Jackson requested £183 in total for serving as guardian of Martha’s three daughters, all of whom apparently went to other situations when they reached the age of seven. Sadly, the oldest daughter, Martha, died while in his care. James petitioned the estate for a refund of the money he spent on “mourning weeds [clothes] for guardian [i.e., himself]” and 10 pairs of gloves, which were traditionally given out during funeral processions.[5]
In 1741 Jacob Whipple of Grafton became guardian of Silence. She was now 14 years old (and he was an eminently respectable son of a deacon in that town).[6] The change of guardians occurred, you can learn by reading the probate record very carefully, because Martha, Silence’s mother, had died. This is probably when Silence removed to the newly created town of Grafton (incorporated in 1735), formerly known as Hassanamesit. In 1727, the year of Silence’s birth, 40 Englishmen had struck a deal with 7 Nipmuck Indians, the white men paying what seems a reasonable price for once of £2,500 for 7,500 acres.[7] (The tiny band of Nipmucks were so-called “praying Indians,” meaning they had been converted to Christianity, in their case by the proselytizer John Eliot) and therefore were treated with greater largesse than other natives.)
It was in Grafton that Silence became acquainted with Thomas Stow Jr., son of Thomas and Anna Stow, who was a year younger than she was. He was the son of Thomas Stow, Sr., a man with a tract of land in Grafton appraised at £1,656 in 1746 (with a widow and six sons to share the estate, although in this case his oldest son, Thomas, would receive the largest share, £879).[8] Her marriage to the young Thomas in 1748 was a good match for Silence, although sadly it would not survive for long… only long enough for one baby daughter to be born, in late 1749.

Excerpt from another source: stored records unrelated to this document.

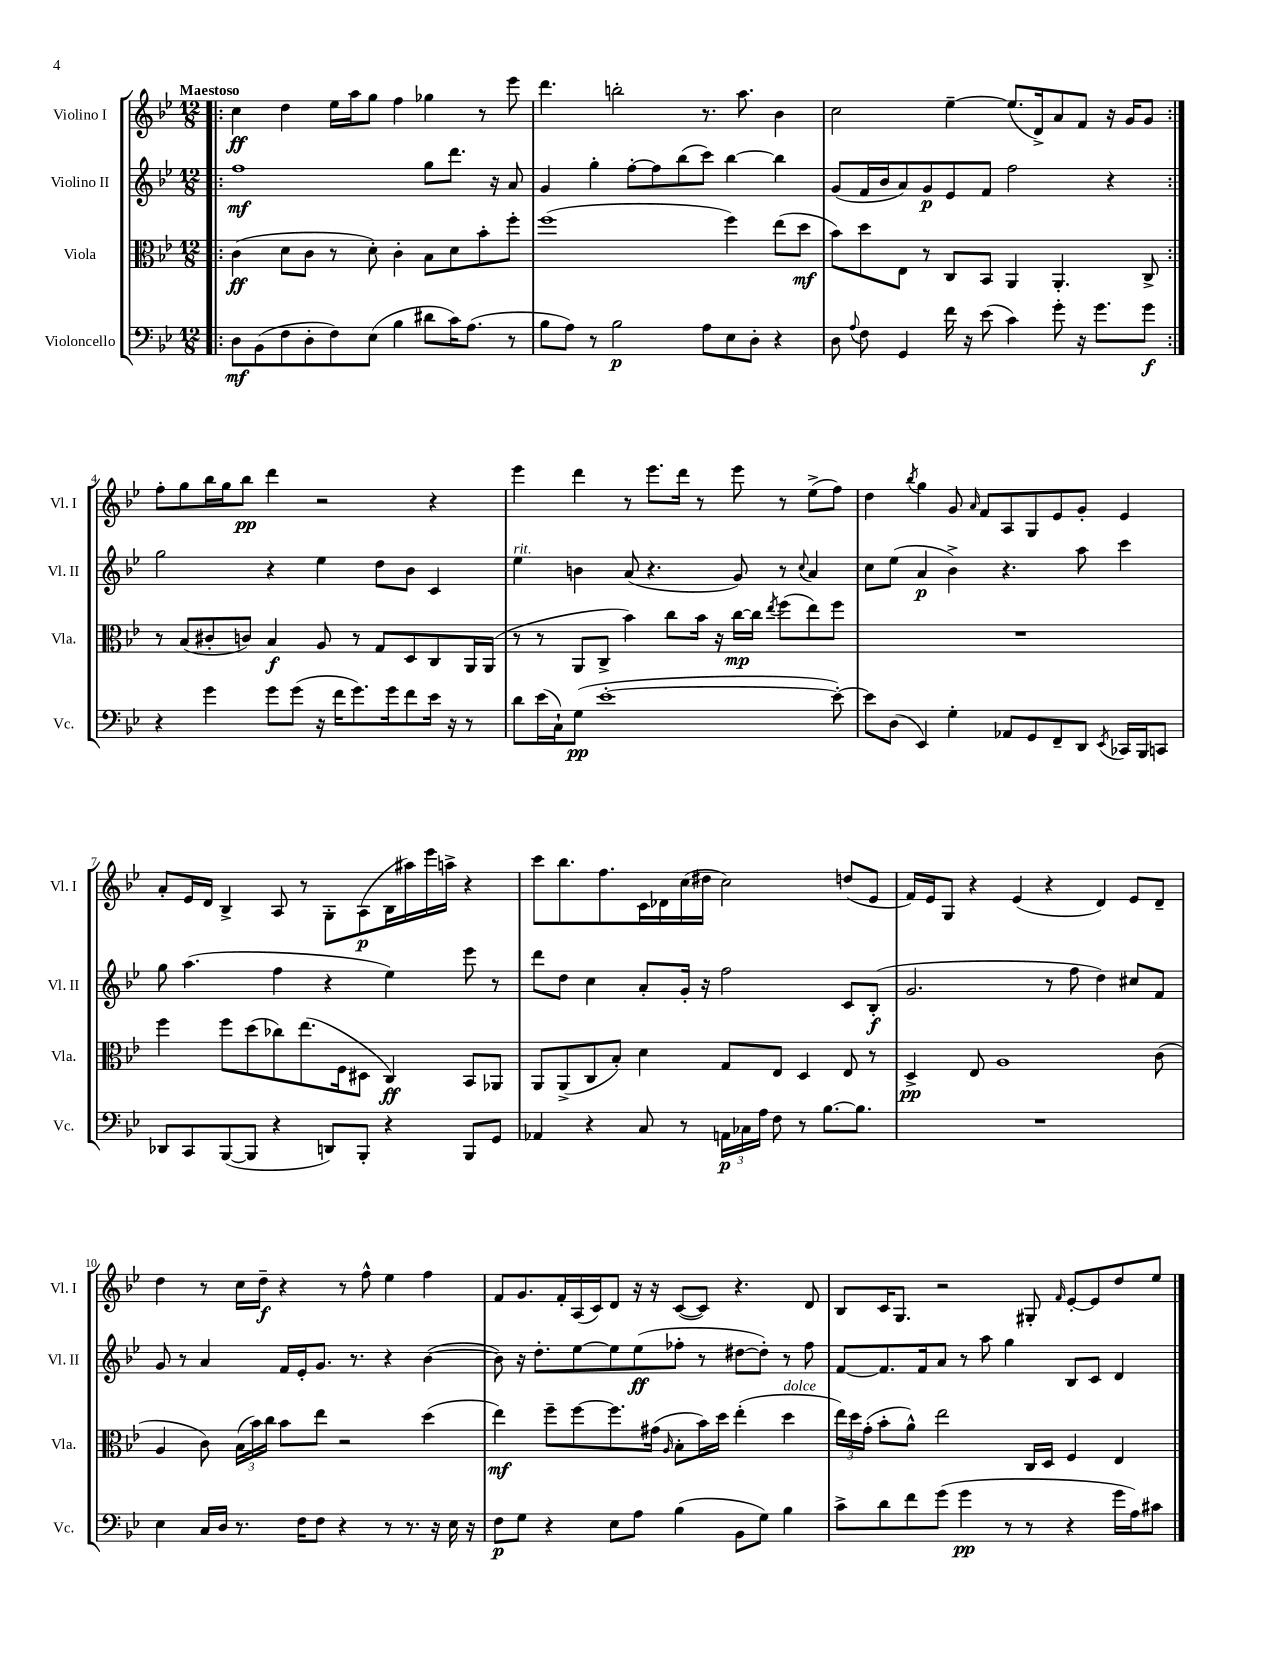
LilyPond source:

<<
\new StaffGroup <<
\new Staff = "s0" \with { instrumentName = "Violino I" shortInstrumentName = "Vl. I" } {
    \clef treble \key bes \major \numericTimeSignature \time 12/8 \tempo "Maestoso"
    \autoBeamOff \repeat volta 2 { \bar ".|:" c''4\ff d''4 ees''16[ a''16 g''8] f''4 ges''4 r8 ees'''8 |
    d'''4. b''2-. r8. a''8. bes'4 |
    c''2 ees''4~-- ees''8.[( d'16->) a'8 f'8] r16 g'16[ g'8] | }
    f''8[-. g''8 bes''16 g''16 bes''8]\pp d'''4 r2 r4 |
    ees'''4 d'''4 r8 ees'''8.[ d'''16] r8 ees'''8 r8 ees''8[->( f''8]) |
    d''4 \acciaccatura { bes''8 } g''4 g'8 \grace { a'16 } f'8[ a8 g8 ees'8 g'8]-. ees'4 |
    a'8[-. ees'16 d'16] bes4-> a8 r8 g8[-. a8\p( bes16 ais''16) ees'''16 a''16]-> r4 |
    c'''8[ bes''8. f''8. c'16 des'16 c''16( dis''16] c''2) d''8[( ees'8] |
    f'16[) ees'16 g8] r4 ees'4( r4 d'4) ees'8[ d'8]-- |
    d''4 r8 c''16[ d''16]--\f r4 r8 f''8-^ ees''4 f''4 |
    f'8[ g'8. f'16-. a16( c'16) d'8] r16 r16 c'8[~( c'8]) r4. d'8 |
    bes8[ c'16 g8.] r2 gis8-. \grace { f'16 } ees'8[~-. ees'8 d''8 ees''8] \bar "|." |
}
\new Staff = "s1" \with { instrumentName = "Violino II" shortInstrumentName = "Vl. II" } {
    \clef treble \key bes \major \numericTimeSignature \time 12/8
    \autoBeamOff \repeat volta 2 { \bar ".|:" f''1\mf g''8[ d'''8.] r16 a'8 |
    g'4 g''4-. f''8[~-. f''8 bes''8( c'''8]) bes''4~ bes''4 |
    g'8[( f'16 bes'16 a'8) g'8\p ees'8 f'8] f''2 r4 | }
    g''2 r4 ees''4 d''8[ bes'8] c'4 |
    ees''4^\markup { \italic "rit." } b'4 a'8( r4. g'8) r8 \appoggiatura { c''8 } a'4 |
    c''8[ ees''8]( a'4\p bes'4->) r4. a''8 c'''4 |
    g''8 a''4.( f''4 r4 ees''4) ees'''8 r8 |
    d'''8[ d''8] c''4 a'8[-. g'16]-. r16 f''2 c'8[ bes8]-.\f( |
    g'2. r8 f''8 d''4) cis''8[ f'8] |
    g'8 r8 a'4 f'16[ ees'16-. g'8.] r8. r4 bes'4~( |
    bes'8) r16 d''8.[-. ees''8~ ees''8 ees''8\ff( fes''8]-. r8 dis''8[~ dis''8]-.) r8 fes''8 |
    f'8[~ f'8. f'16 a'8] r8 a''8 g''4 bes8[ c'8] d'4 \bar "|." |
}
\new Staff = "s2" \with { instrumentName = "Viola" shortInstrumentName = "Vla." } {
    \clef alto \key bes \major \numericTimeSignature \time 12/8
    \autoBeamOff \repeat volta 2 { \bar ".|:" c'4\ff( d'8[ c'8] r8 d'8-.) c'4-. bes8[ d'8 bes'8-. f''8]-. |
    f''1( f''4) ees''8[( d''8]\mf |
    bes'8[) d''8 ees8] r8 c8[ bes,8] a,4 a,4.-. c8-> | }
    r8 bes8[( cis'8-. c'8]) bes4\f a8 r8 g8[ d8 c8 a,16 a,16]( |
    r8 r8 a,8[ c8]-> bes'4) c''8[ bes'16] r16 c''16[~\mp c''16] \acciaccatura { ees''8 } f''8[( ees''8) f''8] |
    R1. |
    f''4 f''8[ d''8( ces''8) ees''8.( f16 dis8] c4\ff) bes,8[ aes,8] |
    a,8[ a,8->( c8 bes8]-.) d'4 g8[ ees8] d4 ees8 r8 |
    d4->\pp ees8 a1 c'8( |
    a4 c'8) \tuplet 3/2 { bes16[( bes'16) c''16] } bes'8[ ees''8] r2 d''4( |
    ees''4\mf) f''8[-- f''8~ f''8. gis'16]( \grace { a16 } bes8[-. bes'16) d''16] ees''4-.( d''4^\markup { \italic "dolce" } |
    \tuplet 3/2 { ees''16[) d''16 g'16]-.( } bes'8[-. a'8]-^) ees''2 c16[ d16] f4 ees4 \bar "|." |
}
\new Staff = "s3" \with { instrumentName = "Violoncello" shortInstrumentName = "Vc." } {
    \clef bass \key bes \major \numericTimeSignature \time 12/8
    \autoBeamOff \repeat volta 2 { \bar ".|:" d8[\mf bes,8( f8 d8-. f8) ees8]( bes4 dis'8[ c'16) a8.]( r8 |
    bes8[ a8]) r8 bes2\p a8[ ees8 d8]-. r4 |
    d8 \appoggiatura { a8 } f8 g,4 f'16 r16 ees'8( c'4) g'8-. r16 g'8.[ g'8]\f | }
    r4 g'4 g'8[ g'8]( r16 f'16[ g'8.) g'16 f'8 ees'16] r16 r8 |
    d'8[ ees'16( c16-!) g8]\pp( ees'1~-. ees'8~-.) |
    ees'8[ d8]( ees,4) g4-. aes,8[ g,8 f,8-- d,8] \acciaccatura { ees,8 } ces,16[ bes,,16 c,8] |
    des,8[ c,8 bes,,8~( bes,,8] r4 d,8[) bes,,8]-. r4 bes,,8[ g,8] |
    aes,4 r4 c8 r8 \tuplet 3/2 { a,16[\p ces16 a16] } f8 r8 bes8.[~ bes8.] |
    R1. |
    ees4 c16[ d16] r8. f16[ f8] r4 r8 r8. r16 ees16 r16 |
    f8[\p g8] r4 ees8[ a8] bes4( bes,8[ g8]) bes4 |
    c'8[-> d'8 f'8 g'8]( g'4\pp r8 r8 r4 g'16[ a16) cis'8] \bar "|." |
}
>>
>>
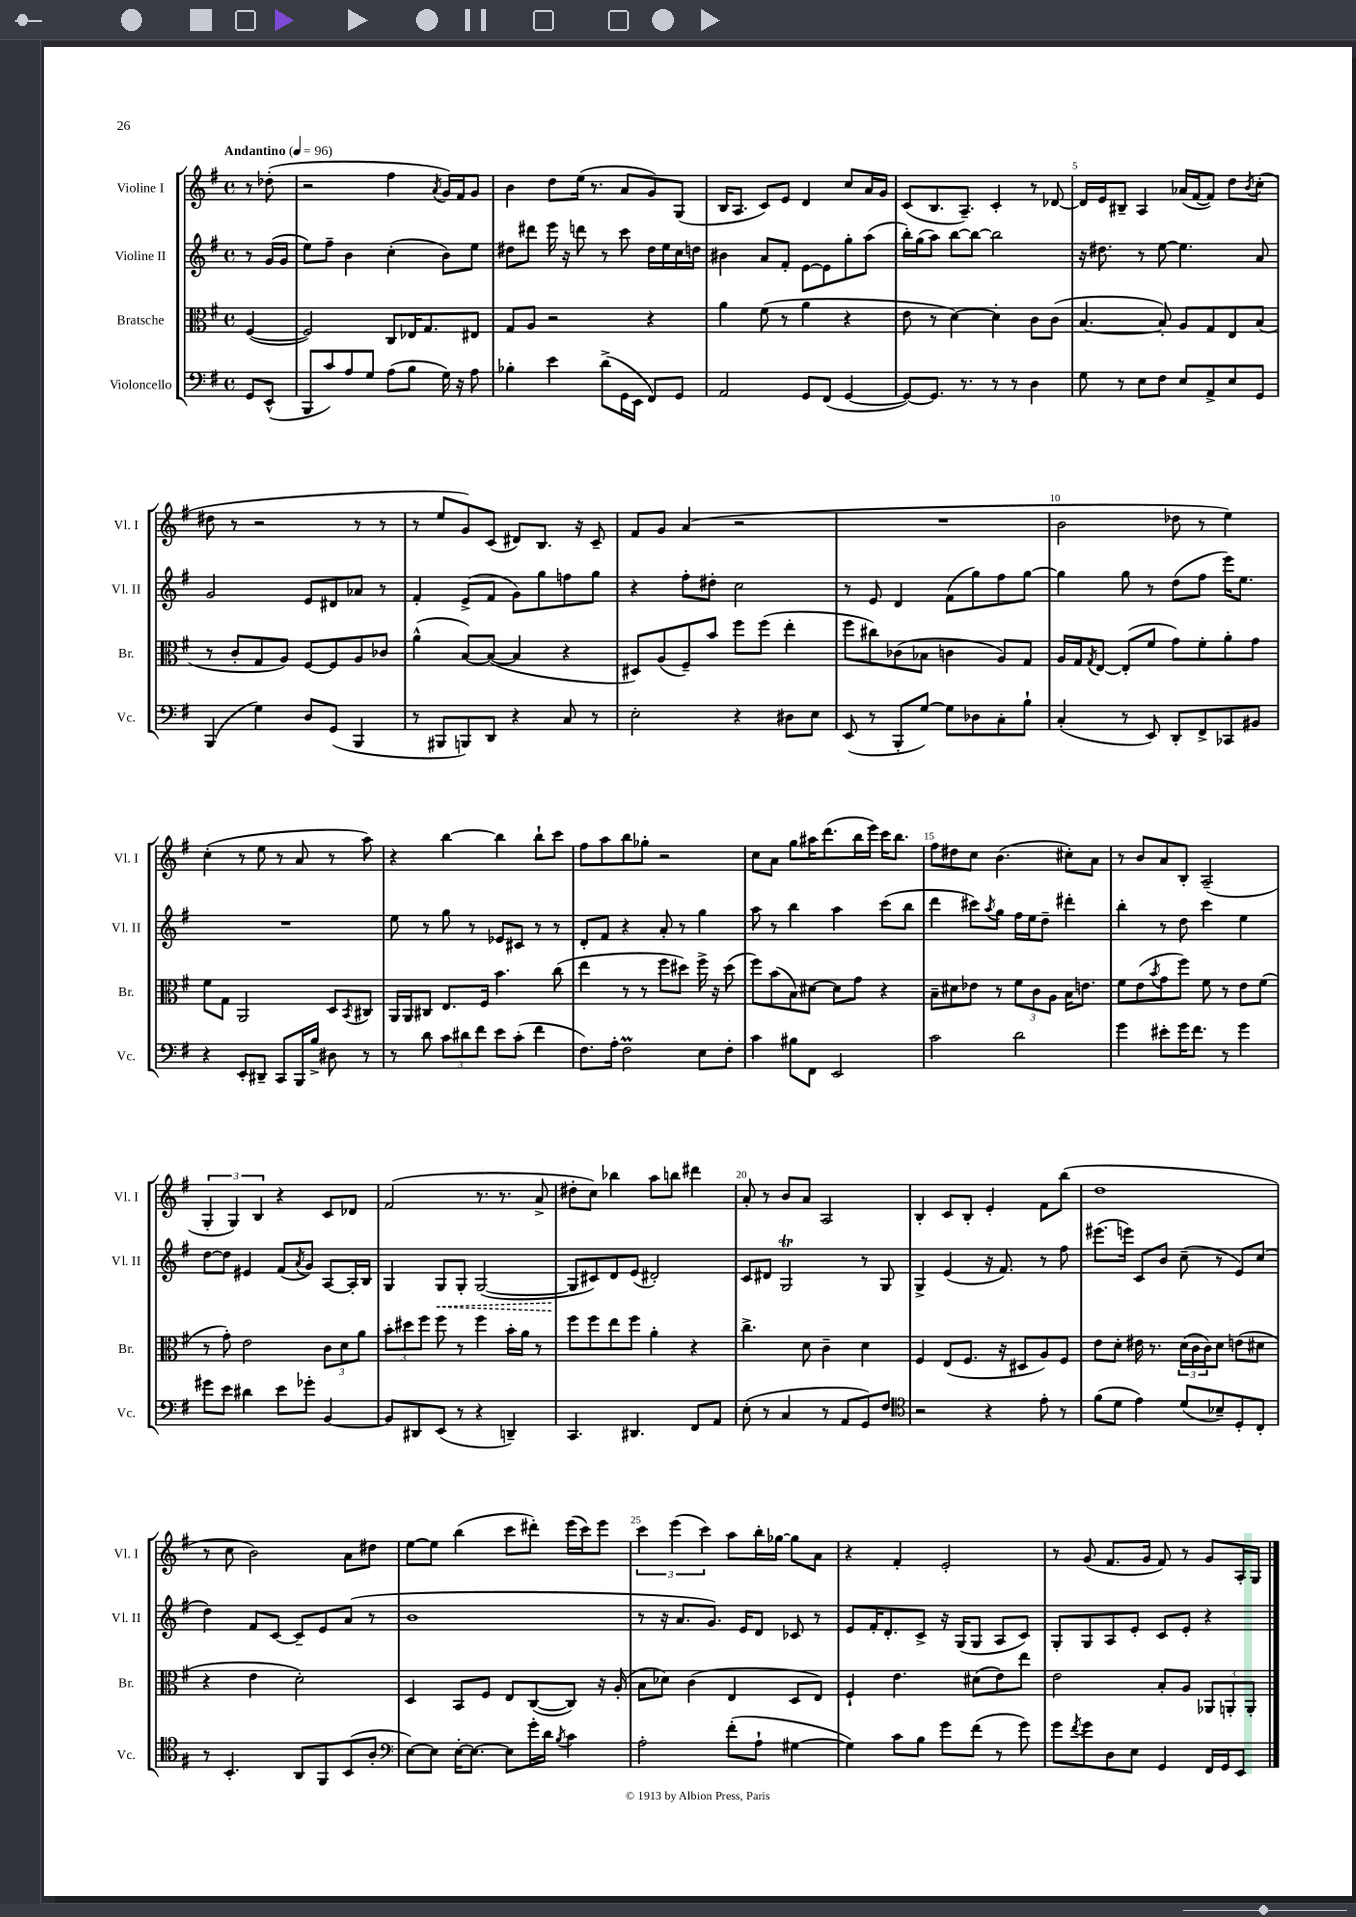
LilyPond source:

<<
\new StaffGroup <<
\new Staff = "s0" \with { instrumentName = "Violine I" shortInstrumentName = "Vl. I" } {
    \clef treble \key g \major \defaultTimeSignature \time 4/4 \partial 4 \tempo "Andantino" 4 = 96
    r8 des''8-.( |
    r2 fis''4 \acciaccatura { a'8 } g'16) fis'16 g'8 |
    b'4 d''8 e''16( r8. a'8 g'8) g8( |
    b16 a8. c'8) e'8 d'4 c''8 a'16 g'16 |
    c'8( b8. a8.--) c'4-. r8 des'8~ |
    des'16 e'16 bis8-- a4 aes'16( fis'16~ fis'8) d''8 \acciaccatura { b'8 } c''8-.( |
    dis''8 r8 r2 r8 r8 |
    r8 e''8 g'8) c'8( dis'8) b8. r16 c'8-- |
    fis'8 g'8 a'4( r2 |
    R1 |
    b'2 des''8 r8 e''4) |
    c''4-.( r8 e''8 r8 a'8 r8 a''8) |
    r4 b''4~ b''4 b''8-! c'''8 |
    fis''8 a''8 b''8 ges''8-. r2 |
    c''8 a'8 g''8 ais''16 d'''8.( b''16 e'''16) c'''16 b''8. |
    fis''8 dis''8 c''8 b'4.( cis''8-.) a'8 |
    r8 b'8 a'8 b8-. a2--( |
    \tuplet 3/2 { g4-. g4) b4 } r4 c'8 des'8 |
    fis'2( r8. r8. a'8-> |
    dis''8-. c''8) bes''4 a''8 b''8 dis'''4 |
    a'8-. r8 b'8 a'8 a2 |
    b4-. c'8 b8-. e'4-. fis'8 b''8( |
    d''1 |
    r8 c''8 b'2) a'8 dis''8 |
    e''8~ e''8 b''4( c'''8 dis'''8-.) e'''16( c'''16) e'''8 |
    \tuplet 3/2 { c'''4 e'''4( c'''4) } a''8 b''16-. ges''16~ ges''8 a'8 |
    r4 fis'4-. e'2-. |
    r8 g'8( fis'8. g'16 fis'8) r8 g'8 a16-. g16 \bar "|." |
}
\new Staff = "s1" \with { instrumentName = "Violine II" shortInstrumentName = "Vl. II" } {
    \clef treble \key g \major \defaultTimeSignature \time 4/4 \partial 4
    r8 g'16( g'16 |
    e''8) fis''8-- b'4 c''4-.( b'8) e''8 |
    dis''8 dis'''8 e'''16 r16 d'''8 r8 c'''8 dis''16 e''16 c''16 d''16 |
    bis'4 a'8 fis'8-. e'8~ e'8 g''8-. a''8( |
    b''16-.) g''16( a''8) b''8~ b''8~ b''2 |
    r16 dis''8. r8 e''8~ e''4. a'8 |
    g'2 e'8 dis'8 aes'8 r8 |
    fis'4-. e'8->( fis'8 g'8) g''8 f''8 g''8 |
    r4 fis''8-. dis''8-. c''2 |
    r8 e'8 d'4 fis'8( g''8) fis''8 g''8~ |
    g''4 g''8 r8 d''8( fis''8 e'''16) e''8. |
    R1 |
    e''8 r8 g''8 r8 ees'8 cis'8 r8 r8 |
    d'8-. fis'8 r4 a'8-. r8 g''4 |
    a''8 r8 b''4 a''4 c'''8( b''8 |
    d'''4 cis'''8) \acciaccatura { a''8 } g''8 fis''16 e''16 d''8-- dis'''4-. |
    b''4-. r8 d''8 c'''4 e''4 |
    d''8~ d''8 eis'4 fis'8( \acciaccatura { a'8 } g'8) a8~ a16-. b16 |
    g4 \once \override Hairpin.style = #'dashed-line g8\< g8-. g2~( |
    g8\! cis'8) d'8 e'8( dis'2-.) |
    c'8 dis'8 g2\trill r8 g8 |
    g4-> e'4( r16 fis'8.) r8 fis''8 |
    eis'''8.( e'''16) c'8 b'8 c''8--( r8 e'8) c''8( |
    d''4) fis'8 c'8~ c'8-- e'8 a'8( r8 |
    b'1 |
    r8 r16 a'8. g'8.) e'16 d'8 ces'8 r8 |
    e'8 fis'16-. d'8.-. c'8-> r16 g16( g8 a8 c'8) |
    g8-. g8 a8 e'8-. c'8 e'8-. r4 \bar "|." |
}
\new Staff = "s2" \with { instrumentName = "Bratsche" shortInstrumentName = "Br." } {
    \clef alto \key g \major \defaultTimeSignature \time 4/4 \partial 4
    fis4~( |
    fis2) c8 ees16 g8. eis8 |
    g8 a8 r2 r4 |
    a'4 fis'8( r8 a'4 r4 |
    e'8 r8 d'4~) d'4-. c'8 c'8( |
    b4.~ b8-.) a8 g8 e8 b8( |
    r8 c'8-. g8 a8) fis8~ fis8 a8 ces'8 |
    a'4-^( b8~) b8~( b4 r4 |
    dis8) a8( fis8--) b'8 fis''8 fis''8( e''4-. |
    fis''8 cis''8) ces'8( bes8 c'4 a8) g8 |
    a16 g16 \acciaccatura { g8 } e8~ e8-.( fis'8 g'8) fis'8-. a'8-. g'8 |
    fis'8 g8 a,2 d8 \acciaccatura { b,8 } cis8 |
    a,16 a,16 cis8 e8. fis16 b'4. c''8( |
    e''4 r8 r8 fis''8 dis''8) fis''16-> r16 dis''8( |
    fis''8) b'8( b8) dis'8~ dis'8 g'8 r4 |
    b8-- dis'8 ees'8 r8 \tuplet 3/2 { fis'8 c'8 a8 } b16 e'8. |
    fis'8 e'8( \acciaccatura { b'8 } g'8 fis''8) fis'8 r8 e'8 fis'8( |
    r8 g'8-.) e'2 \tuplet 3/2 { c'8 d'8 a'8 } |
    \tuplet 3/2 { b'8-. dis''8 fis''8 } fis''8 r8 fis''4 b'16-. a'16 r8 |
    fis''8 fis''8 e''8 fis''8 a'4-. r4 |
    c''4.-> d'8 c'4-- d'4 |
    fis4 e8( fis8. r16 dis8 a8) fis8 |
    e'8 d'8-. eis'16 r8. \tuplet 3/2 { d'16( c'16 c'16) } d'8 e'8( dis'8 |
    r4 e'4 d'2-.) |
    d4 b,8 fis8 e8 c8~( c8) r16 a16-.( |
    b8 des'8) c'4( e4 d8 e8) |
    fis4-! e'4. dis'8( e'8) e''8 |
    e'2 b8-. a8 \tuplet 3/2 { aes,8 a,8-. a,8-. } \bar "|." |
}
\new Staff = "s3" \with { instrumentName = "Violoncello" shortInstrumentName = "Vc." } {
    \clef bass \key g \major \defaultTimeSignature \time 4/4 \partial 4
    g,8 e,8-^( |
    b,,8 c'8) a8 g8 a8( b8 g16) r16 a8 |
    bes4-. e'4 d'8->( g,16 e,16 fis,8) g,8 |
    a,2 g,8 fis,8( g,4~ |
    g,8~) g,8. r8. r8 r8 d4 |
    g8 r8 e8 fis8 e8 a,8-> e8 g,8 |
    b,,4( g4) d8 g,8( b,,4 |
    r8 bis,,8 b,,8) d,8 r4 c8 r8 |
    e2-. r4 dis8 e8 |
    e,8( r8 b,,8-. g8~) g8 des8 c8-. b8-! |
    c4-.( r8 e,8) d,8-. fis,8-> ces,8 bis,8 |
    r4 e,8-. dis,8-- c,8 b,,16 b16-> dis8 r8 |
    r8 d'8 \tuplet 3/2 { c'8 dis'8 fis'8 } e'8 c'8-.( fis'4 |
    fis8.) a16-. fis2\prall e8 fis8-. |
    c'4 bis8 fis,8 e,2 |
    c'2 d'2 |
    g'4 eis'8-. g'16 fis'8. r8 g'4 |
    gis'8 e'8 dis'4 e'8 ges'8-. b,4~ |
    b,8 dis,8 e,8( r8 r4 d,4--) |
    c,4. dis,4. fis,8 a,8 |
    e8-.( r8 c4 r8 a,8 g,8) fis8 |
    \clef tenor r2 r4 e'8-. r8 |
    fis'8( d'8 e'4) d'8( bes8--) d8-. c8-. |
    r8 b,4.-. a,8 fis,8 b,8( a8-. |
    \clef bass e8~) e8 e16~-. e8.~ e8 g'16-. d'16 \acciaccatura { b8 } c'4 |
    a2-. fis'8-.( a8-! gis4~ |
    gis4) c'8 b8 g'8 fis'8( r8 g'8) |
    g'8 \acciaccatura { fis'8 } g'8 d8 e8 g,4 fis,16 g,16 e,8 \bar "|." |
}
>>
>>
\layout { \context { \Score \override BarNumber.break-visibility = ##(#f #t #t) barNumberVisibility = #(every-nth-bar-number-visible 5) } }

(To be continued as Set in Stone, Part Two)
[1] Silence was Mattie Quimby’s great, great, great, great grandmother. Silence’s daughter Sarah E. Chase married Abel Johnson; their daughter Martha married Daniel Cole; their daughter Sarah Cole married Earle Westgate; their son William Westgate married Charlotte Bryant; their daughter Martha (Grammy Great) married Elwin Quimby and so on.
[2] Child, William Henry, History of the town of Cornish New Hampshire, with genealogical records, 1763-1910, Volume II, (1911), p. 60.
[3] There was another Silence Stow born posthumously, to Mary (Wesson) and John Stow of Concord, Massachusetts in 1724. For a while I went on a wild goose chase tracking her down, until I realized that the Silence Stow of Grafton, born in 1727, was a better match. It took me a while to figure out that the maiden name of “our” Silence Stow was Hunt, not Stow and that she had a brief first marriage before marrying Samuel Chase 5. Full disclosure: when I checked Silence Chase’s bio on Find-a-Grave, the author called her Silence Hunt, which did not match William H. Child’s record. That was the hint I needed to eventually find her father Thomas Hunt of Sudbury. One of the difficulties of her case was the fact that the large families of Concord in Massachusetts Bay started migrating in droves once the French and Indian War ended, westward to Sutton and Grafton. The records of Concord/, Sudbury, and Sutton/Grafton are in two different counties, Middlesex and Worcester; the Stows’ land straddled Sutton and Grafton.
[4] MA VR, Sudbury. “Martha [Hunt] married James Jakson 4 Dec 1730.”
[5] Middlesex County Probate Files, Case 12297, available on American Ancestors (NEHGS).
[6]Ibid.
[7] My knowledge of Grafton’s history comes from Frederick Clifton Pierce’s book History of Grafton, Worcester County… (1879).
[8] Worcester County Probate Files, Case 57111, available on American Ancestors (NEHGS).